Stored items

================

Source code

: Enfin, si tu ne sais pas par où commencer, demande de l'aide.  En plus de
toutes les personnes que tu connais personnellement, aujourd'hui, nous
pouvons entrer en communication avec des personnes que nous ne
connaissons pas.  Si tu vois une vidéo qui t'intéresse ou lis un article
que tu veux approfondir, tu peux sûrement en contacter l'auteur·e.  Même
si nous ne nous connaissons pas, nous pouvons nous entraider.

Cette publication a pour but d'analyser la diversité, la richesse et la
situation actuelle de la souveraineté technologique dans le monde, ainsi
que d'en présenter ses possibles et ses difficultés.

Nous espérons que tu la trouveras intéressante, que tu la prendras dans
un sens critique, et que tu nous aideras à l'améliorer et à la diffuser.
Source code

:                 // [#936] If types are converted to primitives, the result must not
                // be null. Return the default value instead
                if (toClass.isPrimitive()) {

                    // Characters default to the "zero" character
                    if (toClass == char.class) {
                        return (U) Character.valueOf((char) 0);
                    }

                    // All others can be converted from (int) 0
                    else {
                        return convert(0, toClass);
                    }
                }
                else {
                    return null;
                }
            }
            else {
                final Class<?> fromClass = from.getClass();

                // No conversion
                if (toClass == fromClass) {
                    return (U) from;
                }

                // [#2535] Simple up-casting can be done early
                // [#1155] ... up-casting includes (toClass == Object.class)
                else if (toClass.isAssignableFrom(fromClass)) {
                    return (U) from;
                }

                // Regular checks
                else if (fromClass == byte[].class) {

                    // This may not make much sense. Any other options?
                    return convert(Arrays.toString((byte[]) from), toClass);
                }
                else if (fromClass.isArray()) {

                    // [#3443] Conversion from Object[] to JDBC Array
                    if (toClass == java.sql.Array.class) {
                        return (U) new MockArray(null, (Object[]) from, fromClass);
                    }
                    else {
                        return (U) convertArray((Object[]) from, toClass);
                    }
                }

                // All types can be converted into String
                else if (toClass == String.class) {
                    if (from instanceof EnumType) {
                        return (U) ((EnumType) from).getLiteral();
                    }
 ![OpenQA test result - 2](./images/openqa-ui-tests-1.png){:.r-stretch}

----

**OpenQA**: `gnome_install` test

================

- _Prompt_
Among the lines above, which ones include the word "pouvons"? Copy them.

- _Your solution_
pouvons entrer en communication avec des personnes que nous ne
si nous ne nous connaissons pas, nous pouvons nous entraider.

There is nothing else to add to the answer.